# Asymptotic distribution of the sample variance

Consider the linear model $$y_i = \beta x_i +u_i$$ for $$i=1,...,n$$ where $$(x_i,y_i)$$ are i.i.d. and $$E(u_i\mid x_i)=0$$ while $$E(x_i^4)<\infty$$ and $$E(u_i^4)<\infty$$. Let $$n$$ be large.

Derive the asymptotic distribution for the sample variance $$s^2$$.

I have managed to show that $$E(s^2)=0$$

I have also shown that you can write the sample variance as $$s^2 = \frac{n}{n-1}[\frac{u'u}{n}-(\frac{u'X}{n})(\frac{X'X}{n})^{-1}(\frac{X'u}{n})]$$

However, I'm not sure how I would find the variance of $$\sqrt{n}(s^2-\sigma^2)$$, which I need to find the asymptotic distribution according to the CLT.

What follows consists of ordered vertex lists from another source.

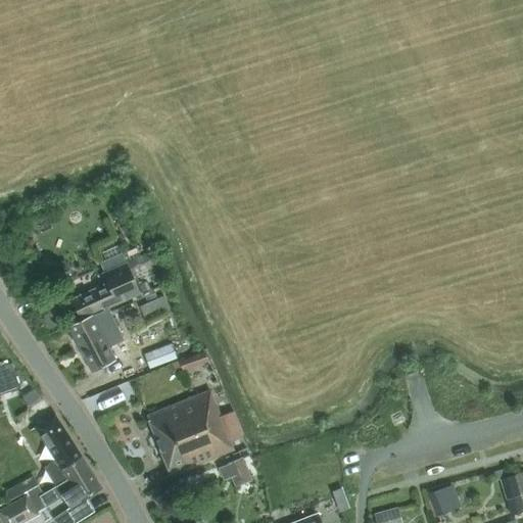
[(132,275),(153,266),(147,252),(121,264),(127,277),(132,275)]
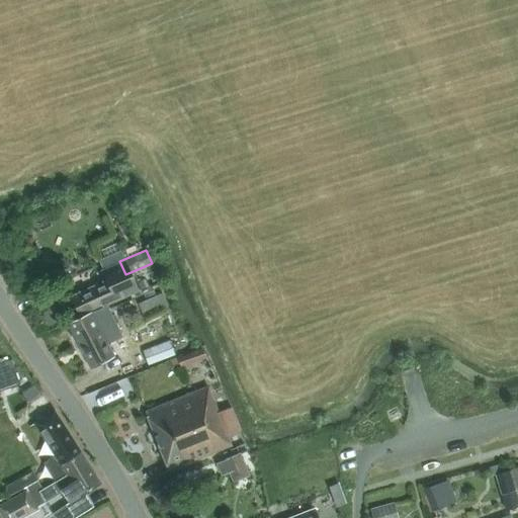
[(139,290),(131,272),(125,274),(119,261),(99,270),(104,281),(75,294),(70,296),(79,317),(85,314),(107,306),(139,290)]
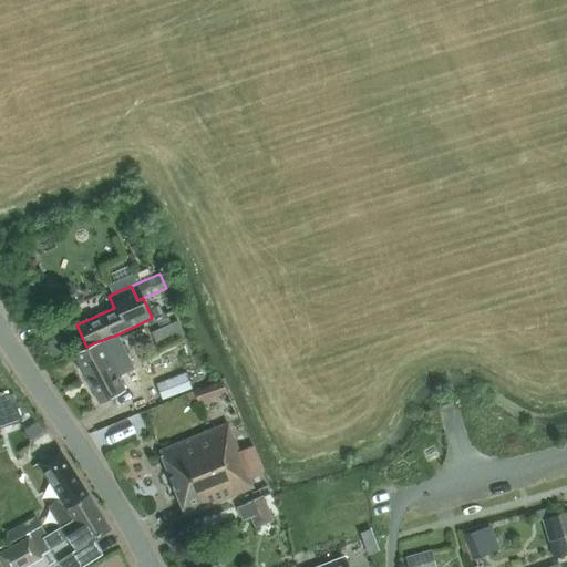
[(58,315),(44,321),(48,329),(61,323),(58,315)]
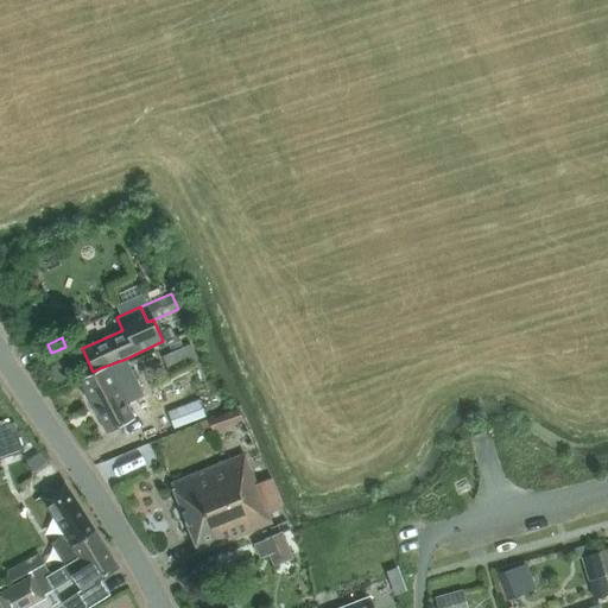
[(195,360),(188,343),(159,356),(166,372),(195,360)]
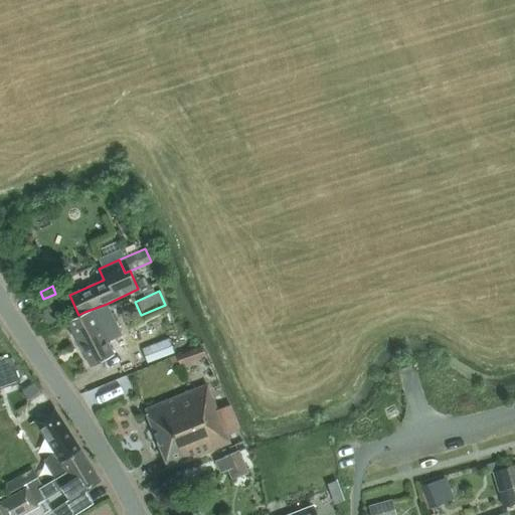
[(84,312),(78,315),(66,321),(90,366),(114,355),(107,342),(122,335),(107,304),(84,312)]
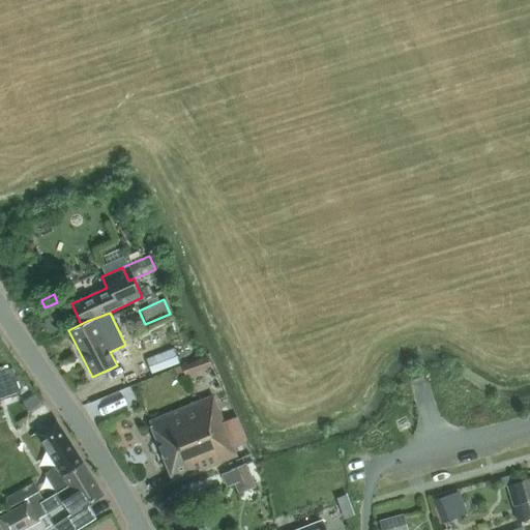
[(173,348),(146,358),(151,374),(179,362),(173,348)]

• How do you define $s^2$? Nov 6, 2021 at 19:17

You've shown that $$\sqrt{n}(\tilde{s}^2-\sigma^2)=\frac{1}{\sqrt{n}}\sum_{i=1}^n [u_i^2-\mathsf{E}u_1^2]+R_n,$$ where $$\tilde{s}^2=\boldsymbol{u}^{\top}\boldsymbol{u}/n$$ and $$R_n$$ is the remainder term. If $$R_n=o_p(1)$$, then the asymptotic distribution of $$\sqrt{n}(\tilde{s}^2-\sigma^2)$$, and, hence, of $$\sqrt{n}(s^2-\sigma^2)$$ is $$\mathcal{N}(0,\operatorname{Var}(u_1^2))$$, where $$\operatorname{Var}(u_1^2)=\mathsf{E}u_1^4-\sigma^4$$.